The seeds contain coumarin glycosides, triterpene saponin escin, fatty oil (up to 5-7%), protein substances (up to 10%), starch (up to 50%), tannins (about 1%). The bark contains glycosides, tannins, sugars, ascorbic acid (vitamin C) and other compounds. The leaves contain glycosides, pectin substances and carotenoids. The flowers are rich in flavonoids, tannins, pectin substances and mucilage.
It has been experimentally established that the alcoholic extract of the fruit exhibits anti-inflammatory and anti-edematous properties, reduces blood viscosity, strengthens capillary walls, lowers blood pressure, normalizes the level of cholesterol and lecithin in the blood, and reduces the formation of fatty plaques in the aorta. It is also known that the extract narrows blood vessels and has an analgesic effect. Usually, ready-made pharmacy products escuzan and esflazid are used.
Galenic products of bitter chestnut are widely used in traditional medicine: juice from the flowers is drunk for varicose veins, thrombophlebitis, atherosclerosis and hemorrhoids. Juice from flowers, preserved with alcohol, tincture of flowers or fruits are useful for thrombophlebitis and hemorrhoids; fruit infusion — for diarrhea (diarrhoea), malaria and chronic bronchitis in smokers. A decoction of fruit peel is used for uterine bleeding. Fresh crushed leaves, infusion of bark, infusion of fruits and their peels are also used externally for hemorrhoids, climacteric uterine bleeding, and rheumatoid arthritis.
The fruits are used to obtain technical starch and printing glue. They are also excellent fodder for pigs and deer.
Juice from flowers. 25-30 drops 2 times a day.
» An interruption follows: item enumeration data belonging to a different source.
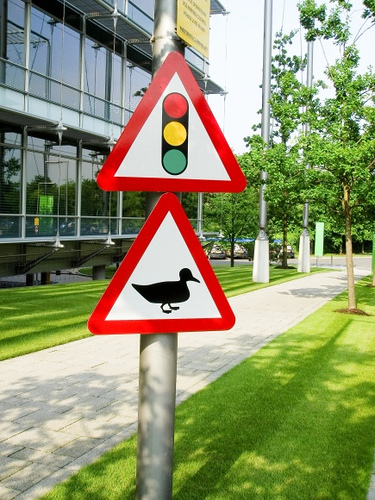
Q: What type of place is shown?
A: It is a lawn.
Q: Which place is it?
A: It is a lawn.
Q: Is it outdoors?
A: Yes, it is outdoors.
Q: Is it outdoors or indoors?
A: It is outdoors.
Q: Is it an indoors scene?
A: No, it is outdoors.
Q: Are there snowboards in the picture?
A: No, there are no snowboards.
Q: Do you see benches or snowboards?
A: No, there are no snowboards or benches.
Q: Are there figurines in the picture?
A: No, there are no figurines.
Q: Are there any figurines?
A: No, there are no figurines.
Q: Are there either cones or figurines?
A: No, there are no figurines or cones.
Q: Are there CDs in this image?
A: No, there are no cds.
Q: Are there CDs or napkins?
A: No, there are no CDs or napkins.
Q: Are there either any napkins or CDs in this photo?
A: No, there are no CDs or napkins.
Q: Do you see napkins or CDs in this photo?
A: No, there are no CDs or napkins.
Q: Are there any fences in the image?
A: No, there are no fences.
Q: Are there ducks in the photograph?
A: Yes, there is a duck.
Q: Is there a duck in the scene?
A: Yes, there is a duck.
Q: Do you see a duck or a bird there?
A: Yes, there is a duck.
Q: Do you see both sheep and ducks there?
A: No, there is a duck but no sheep.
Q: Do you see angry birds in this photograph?
A: No, there are no angry birds.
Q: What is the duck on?
A: The duck is on the sign.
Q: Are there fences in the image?
A: No, there are no fences.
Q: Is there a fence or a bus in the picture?
A: No, there are no fences or buses.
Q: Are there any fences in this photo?
A: No, there are no fences.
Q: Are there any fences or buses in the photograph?
A: No, there are no fences or buses.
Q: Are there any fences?
A: No, there are no fences.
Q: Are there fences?
A: No, there are no fences.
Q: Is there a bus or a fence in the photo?
A: No, there are no fences or buses.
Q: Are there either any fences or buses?
A: No, there are no fences or buses.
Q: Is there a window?
A: Yes, there is a window.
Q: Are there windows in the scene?
A: Yes, there is a window.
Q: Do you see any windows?
A: Yes, there is a window.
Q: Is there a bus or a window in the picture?
A: Yes, there is a window.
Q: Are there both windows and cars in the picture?
A: Yes, there are both a window and a car.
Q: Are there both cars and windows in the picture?
A: Yes, there are both a window and a car.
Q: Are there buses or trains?
A: No, there are no buses or trains.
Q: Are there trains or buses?
A: No, there are no buses or trains.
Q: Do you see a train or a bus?
A: No, there are no buses or trains.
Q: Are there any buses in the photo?
A: No, there are no buses.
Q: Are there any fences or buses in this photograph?
A: No, there are no buses or fences.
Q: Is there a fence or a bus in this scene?
A: No, there are no buses or fences.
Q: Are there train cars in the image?
A: No, there are no train cars.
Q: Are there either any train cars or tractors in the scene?
A: No, there are no train cars or tractors.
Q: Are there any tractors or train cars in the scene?
A: No, there are no train cars or tractors.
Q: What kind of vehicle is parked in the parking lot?
A: The vehicles are cars.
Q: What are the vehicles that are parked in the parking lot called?
A: The vehicles are cars.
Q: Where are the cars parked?
A: The cars are parked in the parking lot.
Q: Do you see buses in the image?
A: No, there are no buses.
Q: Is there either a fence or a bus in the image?
A: No, there are no buses or fences.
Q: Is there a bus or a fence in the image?
A: No, there are no fences or buses.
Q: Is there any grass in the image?
A: Yes, there is grass.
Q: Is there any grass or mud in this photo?
A: Yes, there is grass.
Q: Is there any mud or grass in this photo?
A: Yes, there is grass.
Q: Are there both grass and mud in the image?
A: No, there is grass but no mud.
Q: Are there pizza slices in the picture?
A: No, there are no pizza slices.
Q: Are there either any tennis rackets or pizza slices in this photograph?
A: No, there are no pizza slices or tennis rackets.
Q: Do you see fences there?
A: No, there are no fences.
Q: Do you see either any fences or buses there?
A: No, there are no fences or buses.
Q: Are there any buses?
A: No, there are no buses.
Juice from flowers, preserved with alcohol in a ratio of 1:2, take 30-40 ml three times a day.
Fresh leaves (external). The leaves are crushed, scalded with boiling water, wrapped in cheesecloth. Used for poultices.
Alcohol extract from fruits (external). Bitter chestnut fruits are poured with 40% alcohol (vodka) in a ratio of 2:1, infused for 15 days. Lubricate the affected areas with varicose dermatitis.